Clearly, on this case you have an extensive criminal history, you have not benefited [sic] from prior attempts at rehabilitation either though probation or through incarceration. This was part of an organized criminal, not conspiracy, but this was a — you know, ongoing course of criminal conduct in this matter. And although you‘re expressing remorse, the fact that you‘ve been to prison, been out of prison and continue to behavior like this, your remorse rings hollow with this Court.
(Tr. 46-47.)
{36} At no pоint did the trial court even mention the word restitution; it is clear that the court was imposing a sentencing based on Wojtowicz‘s undeterred conduct over the years. Accordingly, we find that the record does not support that Wojtowicz‘s ability or inability to pay restitution at the time of sentencing was a factor the court considered. The final assignment of error is overruled.
{37} Judgment affirmed.
It is ordered that appellee recover from appellаnt costs herein taxed.

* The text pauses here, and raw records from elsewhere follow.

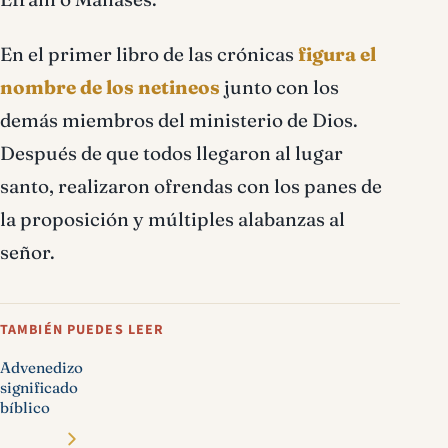
En el primer libro de las crónicas
figura el
nombre de los netineos
junto con los
demás miembros del ministerio de Dios.
Después de que todos llegaron al lugar
santo, realizaron ofrendas con los panes de
la proposición y múltiples alabanzas al
señor.
TAMBIÉN PUEDES LEER
Advenedizo
significado
bíblico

It is ordered that a special mandate issue out of this court directing the common pleas court to carry this judgment into execution. The defendant‘s conviction having been affirmed, any bail pending appeal is terminated. Case remanded to the trial court for execution of sentence.
A certified copy of this entry shall constitute the mandate pursuant to Rule 27 of the Rules of Appellate Procedure.